Il est donc nécessaire de réaliser des analyses en laboratoire pour avoir une idée précise de la composition des terres et vérifier la solidité des échantillons de pisé.
2) Potentiels :
L’utilisation des techniques de construction en terre crue est pertinente considérant l’ACV (Analyse de Cycle de Vie de la terre) si la terre n’est pas stabilisée au ciment. Lors de la démolition d’un ouvrage en pisé, la même terre peut être réutilisée pour bâtir un nouvel élément porteur ou non-porteur.
Sur la photo ci-contre le matériau redevient une matière utilisable pour d’autres techniques de construction en terre crue. C’est un cycle infini.
L’objet de cette démarche est d’amoindrir le dogmatisme du béton. À très petite échelle, de sensibiliser mon entourage aux alternatives au béton.
Sensibiliser en montrant qu’il est possible de faire autrement avec les ressources locales et en présentant le potentiel des techniques de construction en terre.

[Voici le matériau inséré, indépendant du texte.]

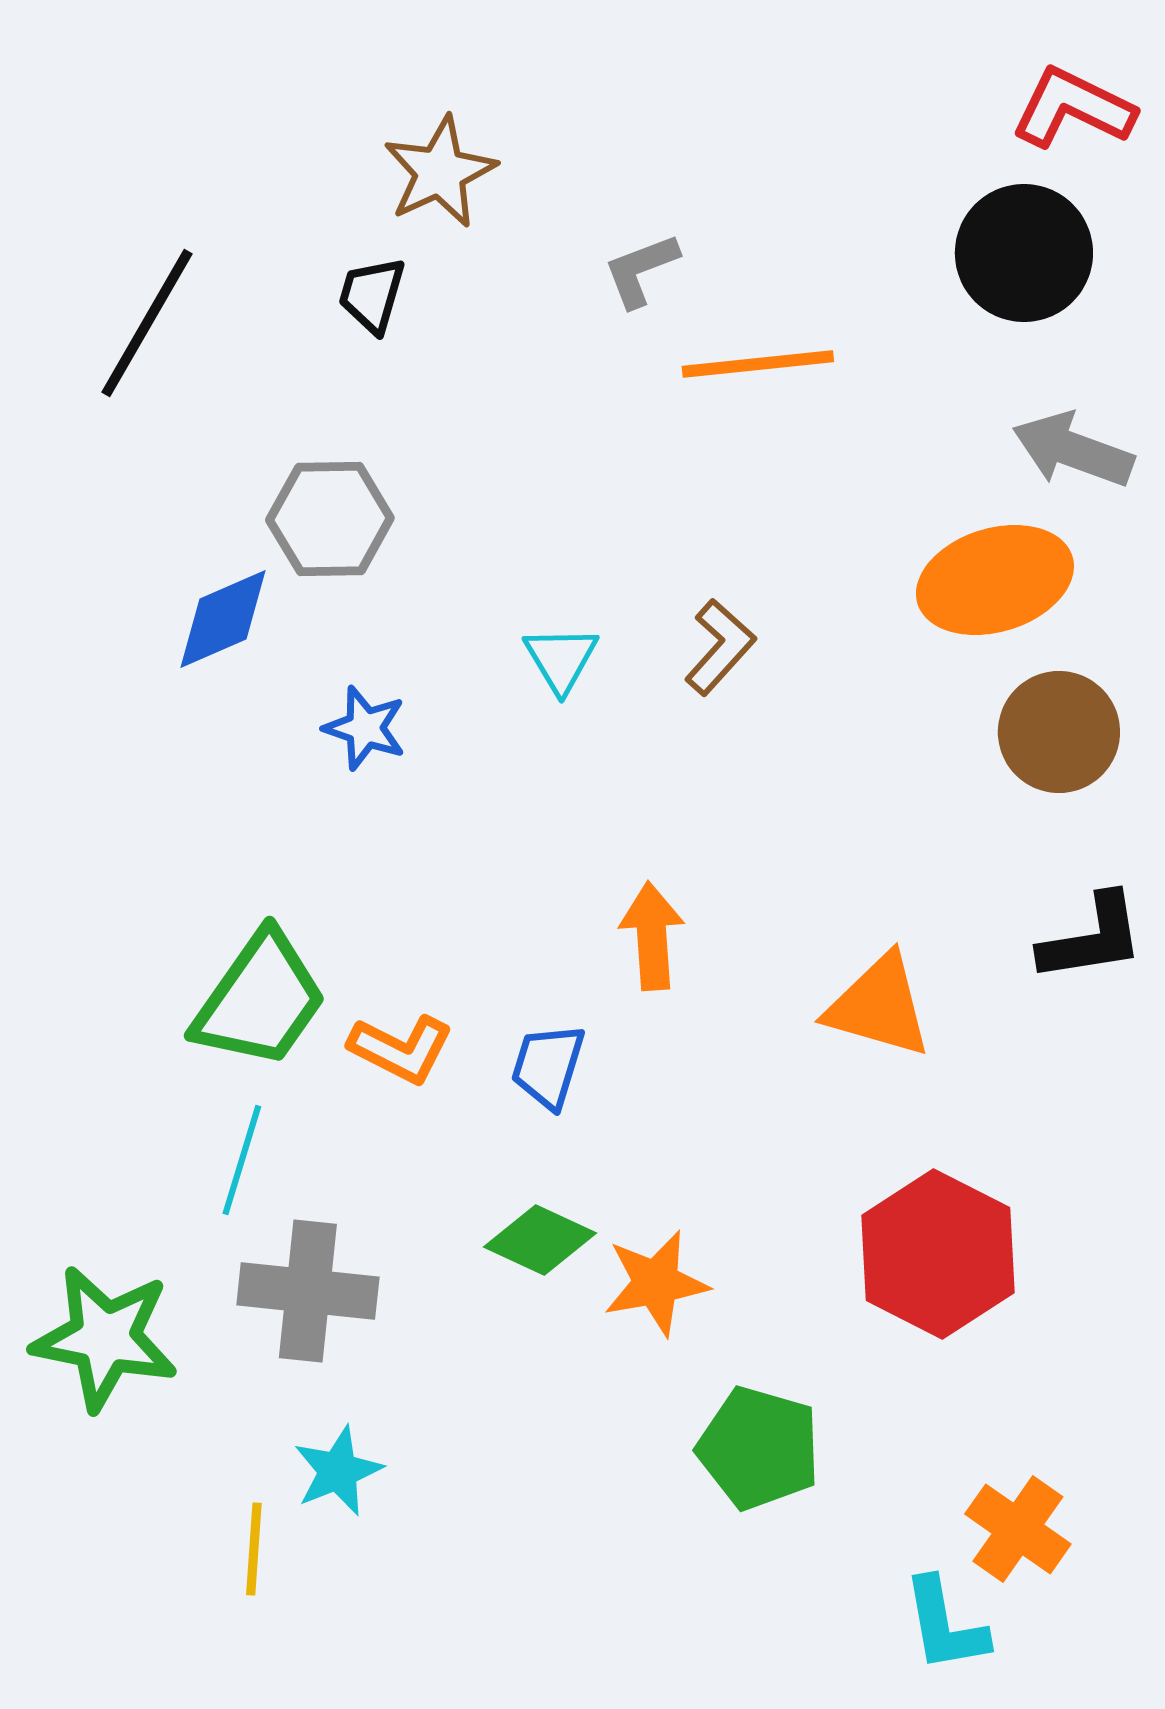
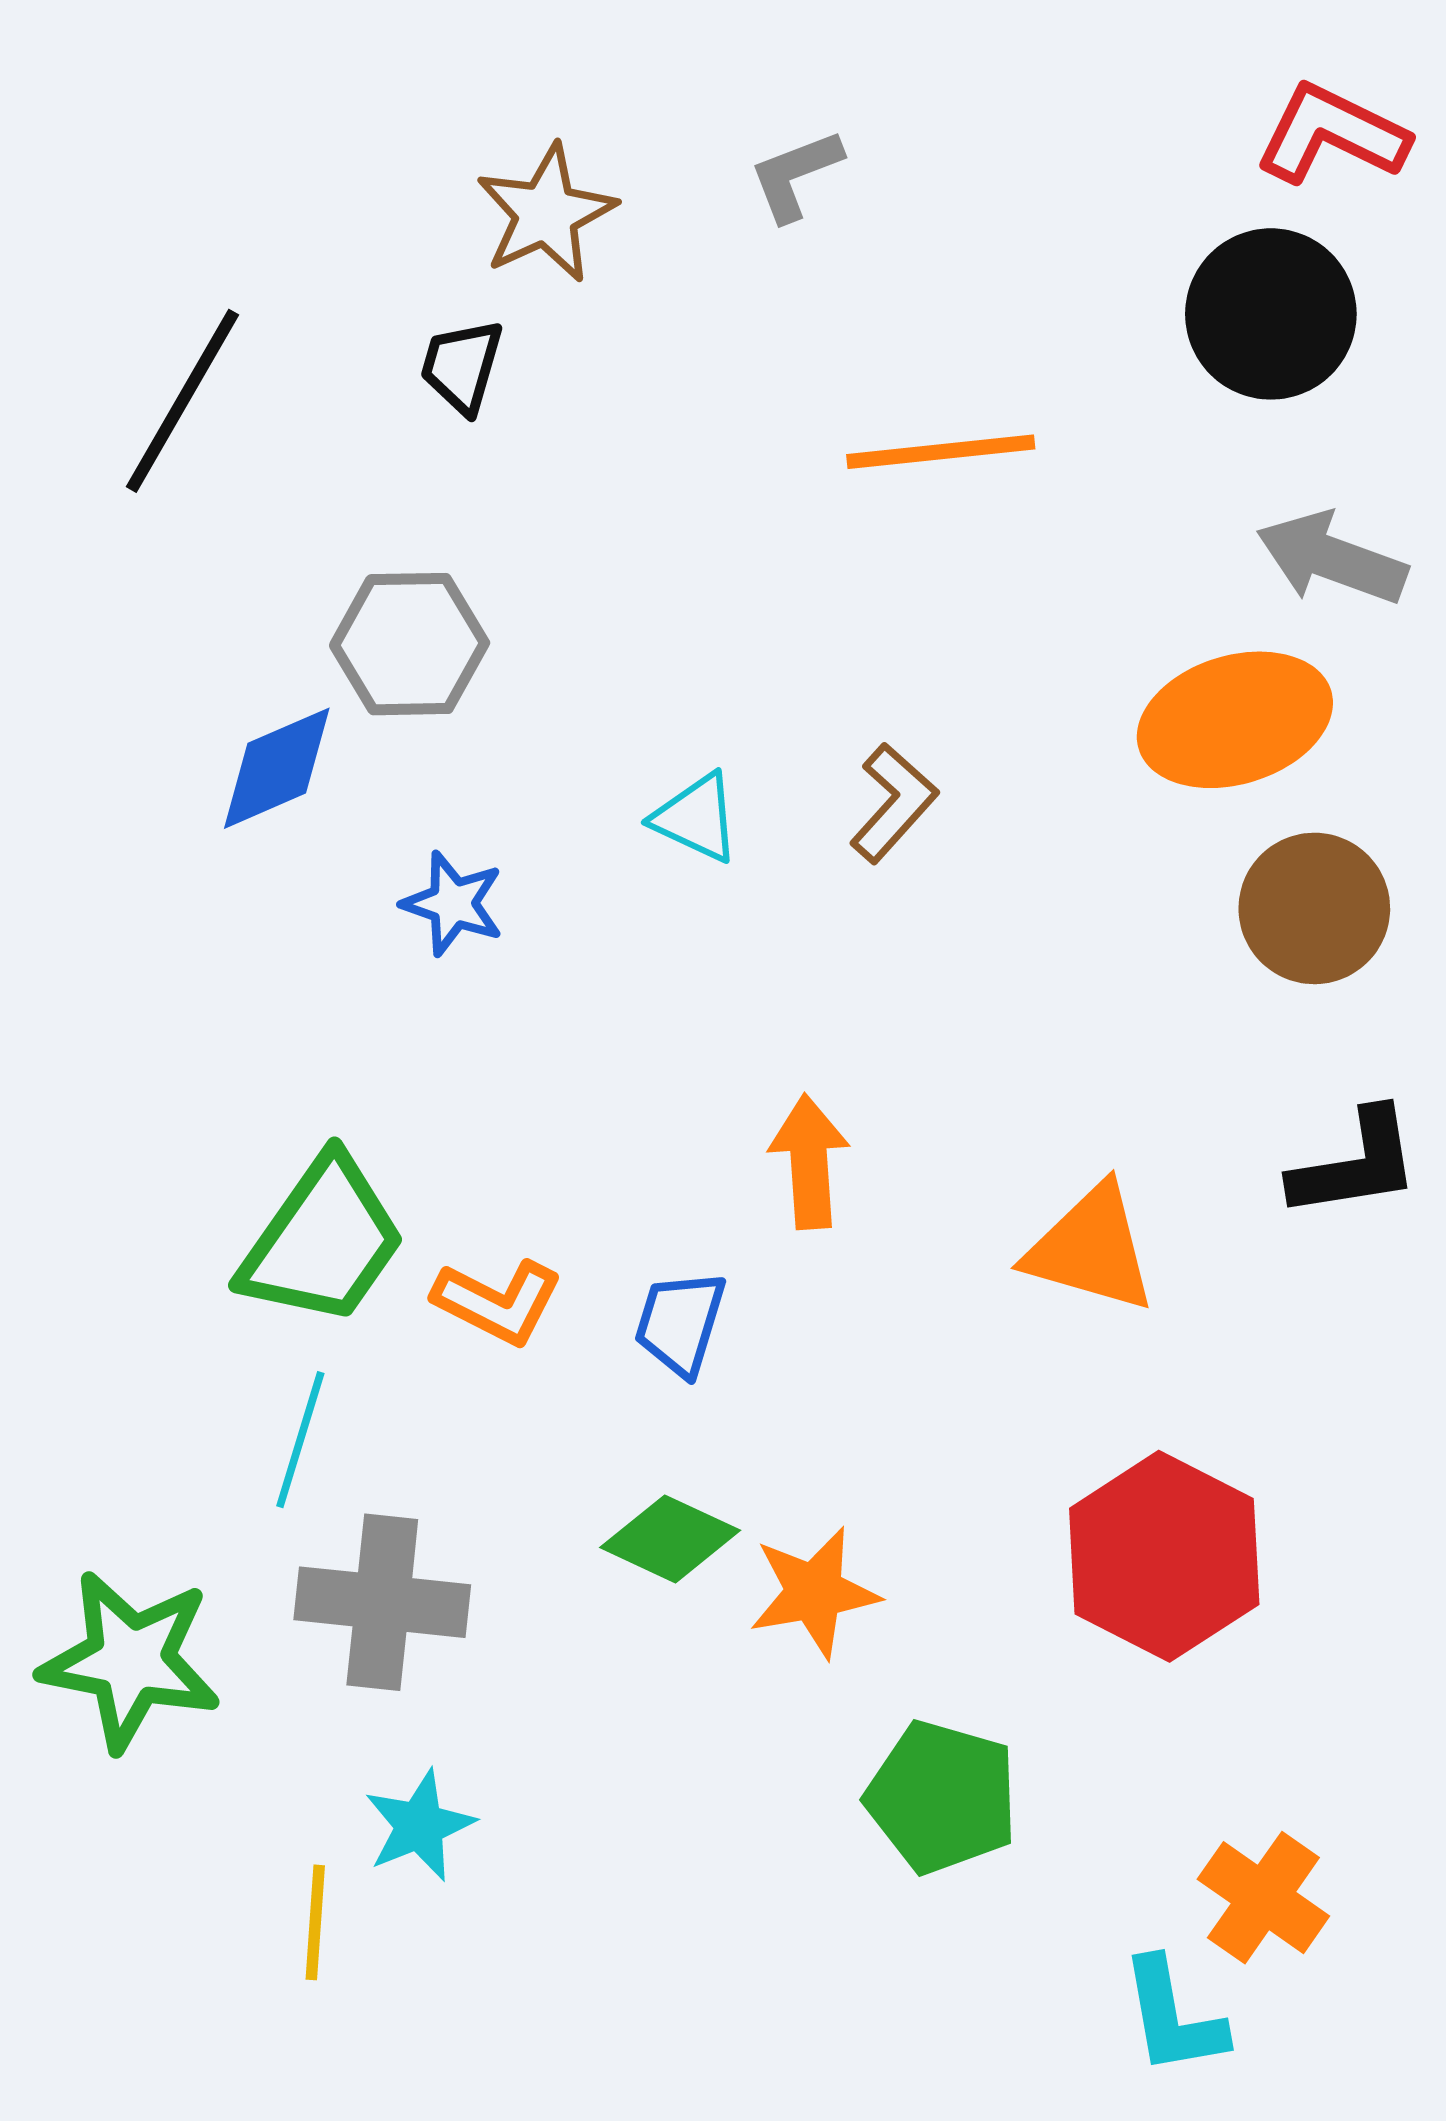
gray L-shape: (641, 270) -> (796, 175), moved
cyan triangle: (561, 659) -> (696, 818), turned -34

Les avantages de l’utilisation du béton armé dans la construction ne sont plus à prouver. C’est un matériau dont on ne peut pas se passer et le béton est irremplaçable dans certains cas. Cependant, l’utilisation actuelle est excessive et Il n’est pas utilisé à sa juste valeur. Il faut utiliser le bon matériau au bon endroit.
C’est pourquoi sensibiliser à d’autres manières de construire et faire découvrir le potentiel d’autres matériaux est un premier pas vers un changement des mentalités. L’exercice proposé est accessible à toute personne curieuse et motivée de prélever de la terre et la façonner.
C’est une démarche ludique.
Ce travail m’a permis de retrouver un contact direct avec la matière par le toucher et l’expérimentation.